A partir de là, nous pouvons comprendre mieux le sens de notre propre baptême. Le baptême est appelé dans St Paul – nous l’avons rappelé dans la prière tout à l’heure – « le bain de la nouvelle naissance ». Nous renaissons, comme est né le Fils de Dieu dans le sein de son Père, car comme dans la génération éternelle du Fils, le Père lui communique son être, sa vie et toutes ses perfections divines, ainsi dans notre baptême, ce même Père nous donne par son Fils et en son Fils un être et une vie toute sainte et toute divine. La consécration religieuse en est le modèle. C’est un approfondissement du baptême. Elle est fondée sur l’amour que Dieu nous manifeste déjà au moment de notre baptême et qu’il confirme tout au long de notre vie. Elle repose sur l’accueil de cet amour et la volonté d’y répondre et d’y correspondre en nous tournant vers le bonheur qui nous est promis et que nous devons accueillir dans la foi, lorsque se manifestera la gloire de Jésus notre grand Dieu et Sauveur. N’est-ce pas là une renaissance extraordinaire ?

On est là dans un grand mystère.
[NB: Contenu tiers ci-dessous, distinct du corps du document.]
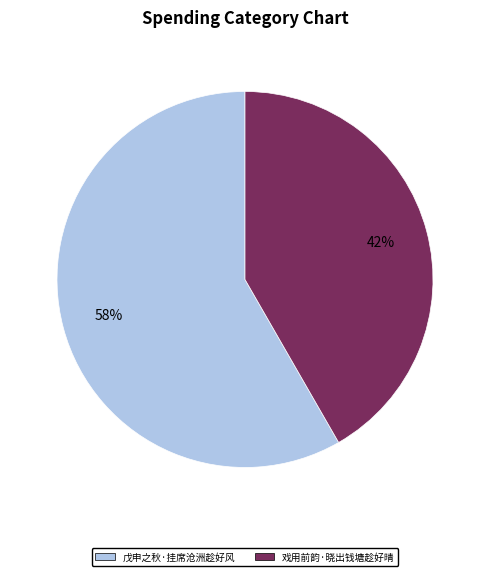

How many segments does this pie chart have?

2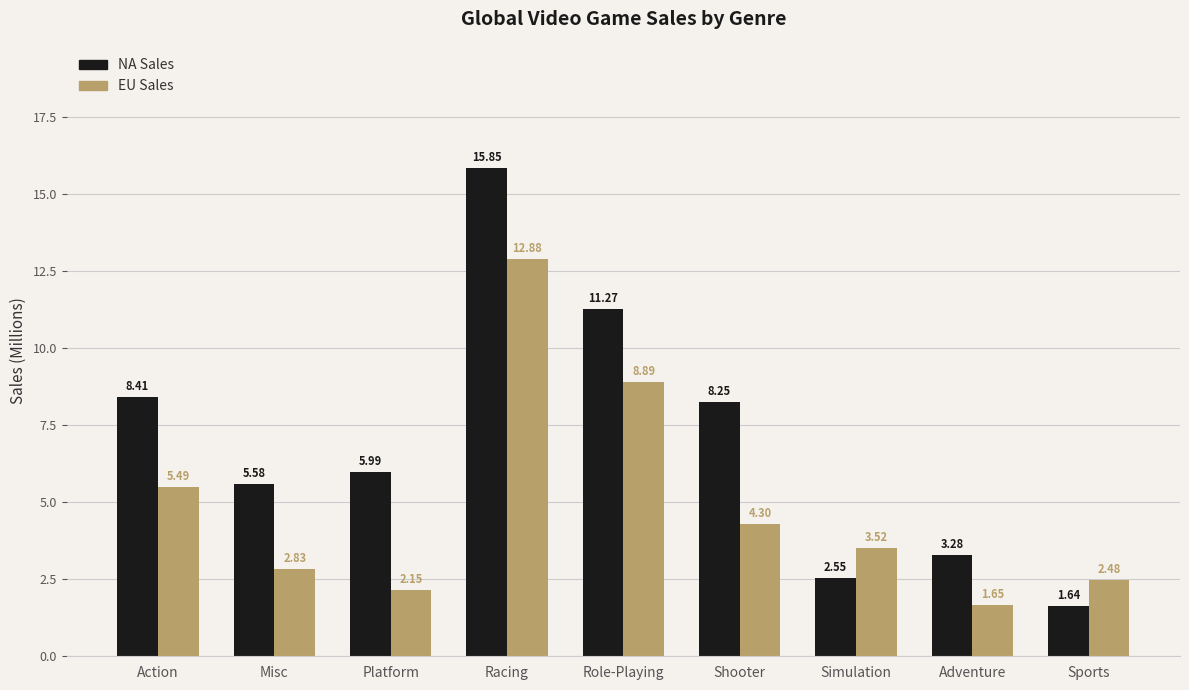

Which series has the largest total across all categories?

NA Sales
Par le baptême nous avons été plongés dans l’amour de Dieu. Le Seigneur nous a dit : « Je t’aime d’un amour éternel. Mon amour pour toi ne s’en ira jamais ». L’amour et la fidélité de Dieu donnés définitivement en Jésus-Christ, nous devons les accueillir chaque jour personnellement. Notre baptême n’est pas un évènement du passé. Nous en vivons tous les jours, et nous pouvons nous en réjouir tous les jours.

Le grand cadeau qu’ a représenté à mes yeux l’année de la vie consacrée, c’est de nous avoir offert le signe prophétique de cela. Il y a quelques jours j’ai visité un Carmel. J’ai été frappé par la joie qui habitait ces sœurs dont beaucoup étaient des anciennes. Elles m’ont expliqué qu’elles savouraient la joie d’être enfants de Dieu. Comme religieuses contemplatives, elles n’avaient rien pour les distraire de cela, rien pour détourner leur cœur vers des joies plus artificielles. Que le visage plein de douceur joyeuse de Sainte Léonie nous aide à réactiver en nous cette joie, chaque fois que nous osons dire : Notre Père.